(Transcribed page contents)
++++++++

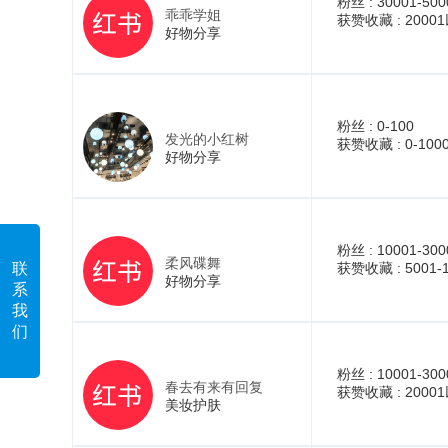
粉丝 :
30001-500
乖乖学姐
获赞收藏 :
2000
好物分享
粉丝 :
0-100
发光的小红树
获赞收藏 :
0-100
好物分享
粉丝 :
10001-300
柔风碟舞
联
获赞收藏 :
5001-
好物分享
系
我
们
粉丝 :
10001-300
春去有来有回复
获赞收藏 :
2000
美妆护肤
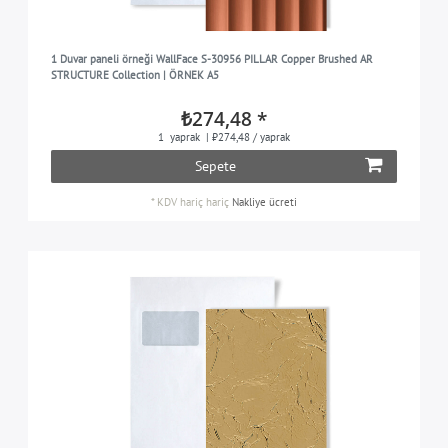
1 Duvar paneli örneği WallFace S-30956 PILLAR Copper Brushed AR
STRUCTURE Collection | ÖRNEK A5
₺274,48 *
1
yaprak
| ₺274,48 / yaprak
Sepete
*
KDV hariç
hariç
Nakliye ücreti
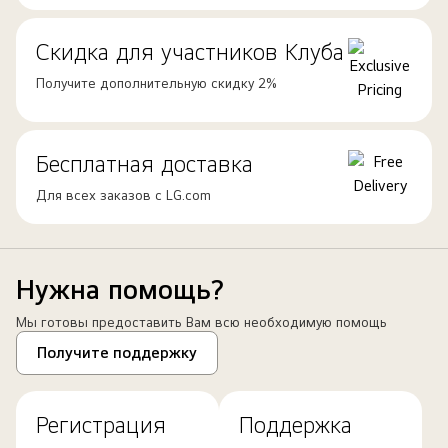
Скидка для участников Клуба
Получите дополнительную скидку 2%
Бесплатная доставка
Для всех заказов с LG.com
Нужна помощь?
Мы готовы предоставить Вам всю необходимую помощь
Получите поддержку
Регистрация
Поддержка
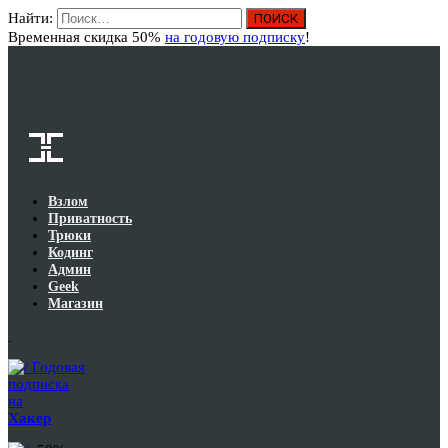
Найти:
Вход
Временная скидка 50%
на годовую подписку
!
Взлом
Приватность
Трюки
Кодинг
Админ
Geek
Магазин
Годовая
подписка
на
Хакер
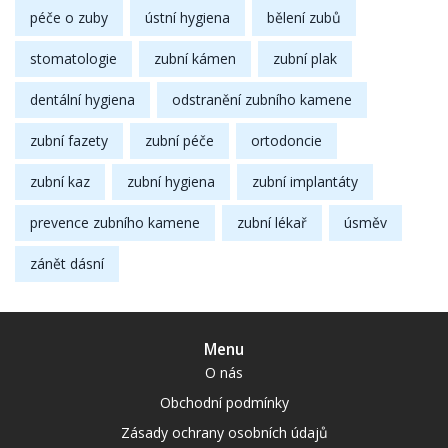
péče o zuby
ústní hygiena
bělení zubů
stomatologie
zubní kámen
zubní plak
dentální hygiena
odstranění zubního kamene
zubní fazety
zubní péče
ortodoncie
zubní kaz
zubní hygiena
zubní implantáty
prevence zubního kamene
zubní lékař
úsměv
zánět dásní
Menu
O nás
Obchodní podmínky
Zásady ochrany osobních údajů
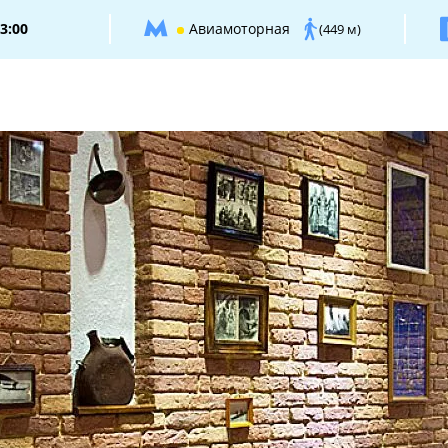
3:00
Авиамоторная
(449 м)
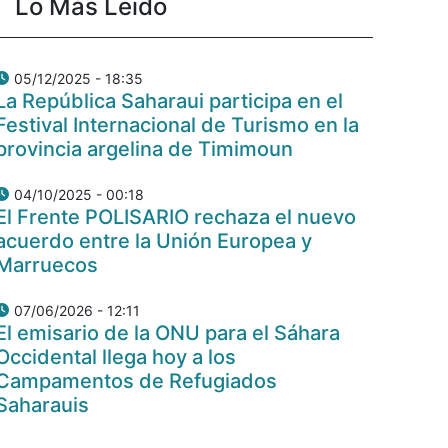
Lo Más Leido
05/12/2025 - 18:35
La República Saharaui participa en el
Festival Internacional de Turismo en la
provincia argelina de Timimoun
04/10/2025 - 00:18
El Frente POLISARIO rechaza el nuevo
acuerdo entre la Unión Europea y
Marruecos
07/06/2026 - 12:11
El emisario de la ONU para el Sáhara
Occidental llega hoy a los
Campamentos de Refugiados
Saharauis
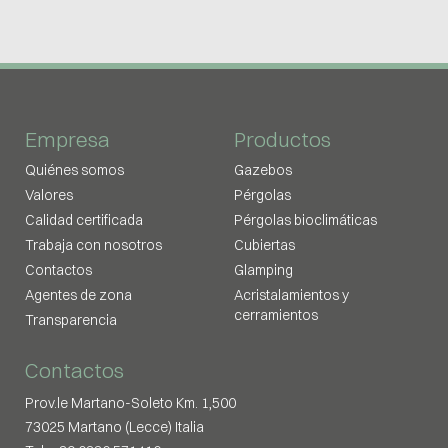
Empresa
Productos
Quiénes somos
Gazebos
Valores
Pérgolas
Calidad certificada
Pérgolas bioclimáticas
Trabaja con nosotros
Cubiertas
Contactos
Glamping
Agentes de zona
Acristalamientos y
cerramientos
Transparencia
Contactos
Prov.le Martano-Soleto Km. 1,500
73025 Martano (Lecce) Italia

++++++++

▸ **AIM OF THE EXERCISE**
None of the pictures should be copied, but every record above must be returned exactly.

▸ **EXPECTED OUTPUT**
粉丝 :
30001-500
乖乖学姐
获赞收藏 :
2000
好物分享
粉丝 :
0-100
发光的小红树
获赞收藏 :
0-100
好物分享
粉丝 :
10001-300
柔风碟舞
联
获赞收藏 :
5001-
好物分享
系
我
们
粉丝 :
10001-300
春去有来有回复
获赞收藏 :
2000
美妆护肤
1 Duvar paneli örneği WallFace S-30956 PILLAR Copper Brushed AR
STRUCTURE Collection | ÖRNEK A5
₺274,48 *
1
yaprak
| ₺274,48 / yaprak
Sepete
*
KDV hariç
hariç
Nakliye ücreti
Скидка для участников Клуба
Получите дополнительную скидку 2%
Бесплатная доставка
Для всех заказов с LG.com
Нужна помощь?
Мы готовы предоставить Вам всю необходимую помощь
Получите поддержку
Регистрация
Поддержка
Найти:
Вход
Временная скидка 50%
на годовую подписку
!
Взлом
Приватность
Трюки
Кодинг
Админ
Geek
Магазин
Годовая
подписка
на
Хакер
péče o zuby
ústní hygiena
bělení zubů
stomatologie
zubní kámen
zubní plak
dentální hygiena
odstranění zubního kamene
zubní fazety
zubní péče
ortodoncie
zubní kaz
zubní hygiena
zubní implantáty
prevence zubního kamene
zubní lékař
úsměv
zánět dásní
Menu
O nás
Obchodní podmínky
Zásady ochrany osobních údajů
3:00
Авиамоторная
(449 м)
Lo Más Leido
05/12/2025 - 18:35
La República Saharaui participa en el
Festival Internacional de Turismo en la
provincia argelina de Timimoun
04/10/2025 - 00:18
El Frente POLISARIO rechaza el nuevo
acuerdo entre la Unión Europea y
Marruecos
07/06/2026 - 12:11
El emisario de la ONU para el Sáhara
Occidental llega hoy a los
Campamentos de Refugiados
Saharauis
Empresa
Productos
Quiénes somos
Gazebos
Valores
Pérgolas
Calidad certificada
Pérgolas bioclimáticas
Trabaja con nosotros
Cubiertas
Contactos
Glamping
Agentes de zona
Acristalamientos y
cerramientos
Transparencia
Contactos
Prov.le Martano-Soleto Km. 1,500
73025 Martano (Lecce) Italia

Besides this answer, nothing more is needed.